Scott A. Berceli, M.D., Ph.D.
UF Department of Surgery

Office: University of Florida
Box 100286, Gainesville, FL 32610-0286

Malcolm Randall VAMC
1601 SW Archer Rd #112, Gainesville, FL 32608

T: (352) 273-5484
Department Affiliation: Mechanical & Aerospace Engineering

BME Graduate Faculty Status


B.S., Chemical Engineering, Massachusetts Institute of Technology, 1985
M.D., Chemical Engineering, University of Pittsburgh, 1992
Ph.D., Chemical Engineering, University of Pittsburgh

Multiple interventional strategies have been employed over the last several decades to treat patients with clinically significant arterial stenoses, centered primarily on restoring perfusion to distal arterial beds via bypass grafting or angioplasty. While these therapies have been shown to be effective, their long-term durability is often limited by progressive narrowing within the bypass graft or at the site of the angioplasty. It is this inward remodeling, occurring within the vessel wall in response to the local injury, which limits the durability of these treatments.

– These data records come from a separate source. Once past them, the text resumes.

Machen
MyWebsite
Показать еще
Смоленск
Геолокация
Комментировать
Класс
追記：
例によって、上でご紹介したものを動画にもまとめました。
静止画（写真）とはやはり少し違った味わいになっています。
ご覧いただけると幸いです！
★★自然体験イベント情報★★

An association between arterial remodeling and local hemodynamics has been identified; however the biologic mechanisms underlying this observation are only beginning to be understood. Mechanical shear stress, mediated through the endothelium, has been hypothesized to be the major regulator of vascular remodeling. This biologic process may be divided into two components: the detection of signals by the endothelium due to changes in hemodynamics, and the relay of these signals to adjacent cells within the vessel. Both of these areas have been extensively studied, and the cell-cell signaling pathways provide a potential avenue for intervention in this process.

Dr. Berceli’s research focuses on the clinically relevant problem of vein bypass graft failure, and examines the mechanisms underlying accelerated intimal hyperplasia development. Biomechanical forces have been identified as potent regulators of intimal thickening, yet an understanding of the underlying signaling mechanism remains limited. Currently gene delivery and antisense oligonucleotide techniques for use in the vascular system are being developed. Insight into these signaling pathways, in combination with development of these powerful gene inhibition techniques, offers the potential for direct application to the clinical setting.